Die uberraschende Gegenuberstellung offenbart erstaunliche Gemeinsamkeiten
Die Kuratoren Catherine Grenier, Direktorin der Fondation Giacometti in Paris, Michael Peppiatt, Bacon-Kenner und persönlicher Freund des Künstlers, und Ulf Küster, Kurator an der Fondation Beyeler, bringen in der rund 100 Werke umfassenden Ausstellung erstaunliche Gemeinsamkeiten zum Vorschein: Bacon und Giacometti teilten einen unerschütterlichen Glauben an die Bedeutung der menschlichen Figur. Intensiv beschäftigten sie sich mit der Rolle der Tradition, denn beide studierten, kopierten und paraphrasierten die alten Meister. Beide interessierten sich für die Herausforderung der zweidimensionalen und dreidimensionalen Darstellung von Raum, wobei sie käfigartige Gebilde in ihre Werke integrierten, um die Figuren in ihrer Umgebung zu isolieren. Zudem befassten sie sich mit dem fragmentierten und deformierten Körper und wandten sich obsessiv dem Porträt und der damit verbundenen Darstellung menschlicher Individualität zu. Jeder der beiden reklamierte für sich, ein «Realist» zu sein. Und obwohl sie sich immer auf die menschliche Figur bezogen, steigerten sie deren Abstraktion ins Extreme, jeder auf seine Weise. Damit stellten Bacon und Giacometti den Gegensatz zwischen Figuration und Abstraktion infrage, der für die Geschichte der modernen Kunst zentral gewesen ist.

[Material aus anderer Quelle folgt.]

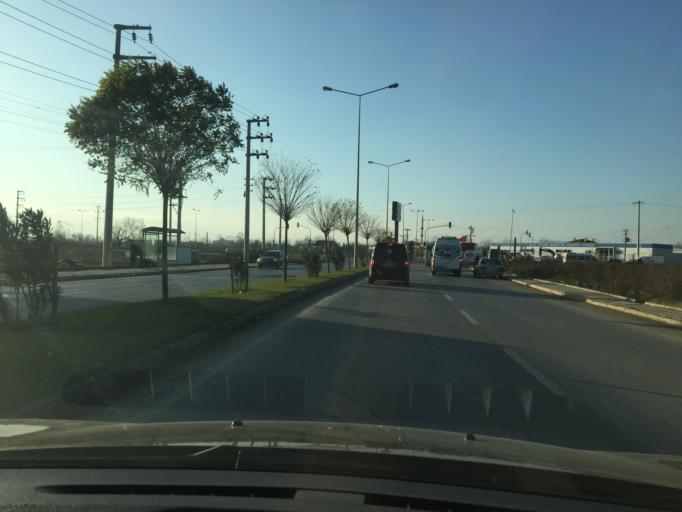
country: TR
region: Sakarya
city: Sogutlu
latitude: 40.9051
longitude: 30.4863
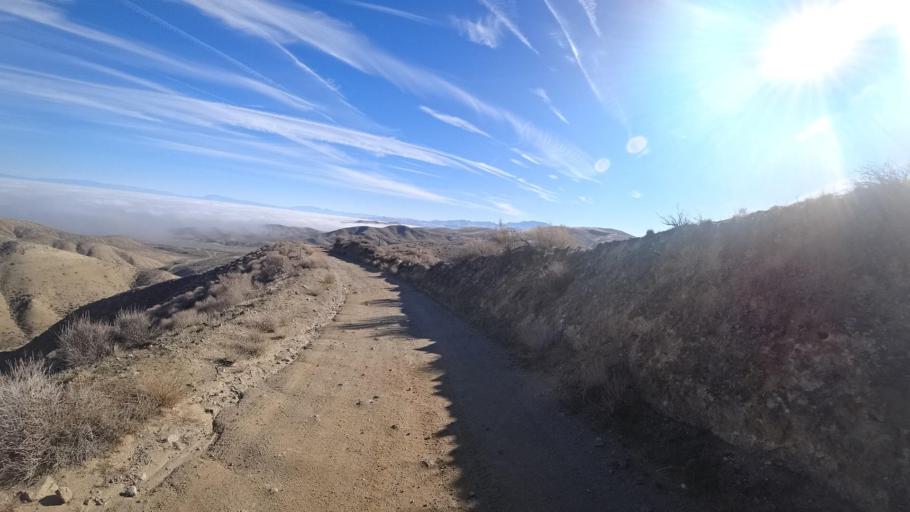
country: US
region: California
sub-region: Kern County
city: Maricopa
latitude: 35.0126
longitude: -119.4671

In den neun Sälen der thematisch kuratierten Ausstellung werden Werke von Giacometti und Bacon nebeneinander präsentiert. Dadurch werden die Unterschiede aber auch Gemeinsamkeiten der beiden Künstler deutlich; Besonderheiten werden betont, etwa die oft leuchtenden Farben bei Bacon und das stark differenzierte Grau, das die Arbeiten Giacomettis charakterisiert. Der Rundgang beginnt mit Porträts der Malerin Isabel Rawsthorne, die mit Giacometti und Bacon eng befreundet und zeitweilig die Geliebte Giacomettis war. Für beide Künstler stand sie Modell, für beide war sie Muse. Beide überhöhten Rawsthorne auf eigentümliche Weise: aus unterschiedlicher Distanz von Giacometti betrachtet und als furienhafte «Femme fatale» inszeniert bei Bacon.

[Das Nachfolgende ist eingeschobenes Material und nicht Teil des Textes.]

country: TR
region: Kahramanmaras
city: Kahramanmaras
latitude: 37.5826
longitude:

Giacometti und Bacon beschäftigten sich zeit ihres Lebens mit der Darstellung von Figuren im Raum, Giacometti in der Dreidimensionalität seiner Plastiken, Bacon in zweidimensionalen Gemälden. Diesem Gestellen, eines davon nannte er La Cage (1950), das als Gipsversion und Bronzeguss zu sehen sein wird. Zwei weitere Raumkonstruktionen Giacomettis werden ausgestellt: Eine der berühmtesten surrealistischen Skulpturen, die legendäre Boule suspendue (1930); ebenso einfach konstruiert wie erotisch aufgeladen, beflügelte sie die Fantasie von Generationen von Kunstliebhabern. Ausserdem wird der Originalgips von Le Nez (1947-49) präsentiert, ein in einer Drahtkonstruktion hängender, im Schrei erstarrter Kopf mit extrem langer Nase, der den Betrachter unweigerlich an die Kinderbuchfigur Pinocchio erinnert.
Auf der anderen Seite Bacon, der seine gemalten Figuren oft in illusionistische Raumkonstruktionen platzierte, um sie stärker in den Fokus zu rücken, wie er einmal sagte. Allerdings lässt dies seine Bilder «extrem skulptural» erscheinen, wie Louise Bourgeois bemerkte. Vor allem sticht in diesem Ausstellungssaal ein selten gezeigtes Werk Bacons mit dem Titel Figure in Movement (1972) aus einer Privatsammlung ins Auge: im Zentrum steht ein schwer zu definierendes anthropomorphes Geschöpf, das durch den «Käfig», in den es gesetzt ist, ausserordentlich dynamisch und plastisch wirkt.
Die Raumgebilde, in denen sich viele Figuren Bacons zu befinden scheinen, symbolisieren gleichsam das Gefangensein des Menschen in Repression und Zwang, das sich im Schrei Bahn bricht. Dies ist Thema des sich anschliessenden Saals. Ausgehend von zwei historischen Vorbildern, hat Bacon die Ausdrucksformen für innere Zwänge, seelischen und körperlichen Schmerz immer wieder ausgelotet. Zum einen wurde er durch Velázquez’ Porträt von Papst Innozenz X (1650) inspiriert, das ihm wie eine Ikone der Verbildlichung von Repression und Machtmissbrauch erschien. Zum anderen paraphrasierte er vielfach das berühmte Filmstill der von einer Kugel im Auge getroffenen, schreienden Krankenschwester aus Sergei Eisensteins Film Panzerkreuzer Potemkin (1925). Sehr oft kombinierte Bacon beide Vorlagen, so in den hier ausgestellten Gemälden Study for Portrait VII (1953) aus dem Museum of Modern Art, New York, und Figure with Meat (1954) aus dem Art Institute in Chicago.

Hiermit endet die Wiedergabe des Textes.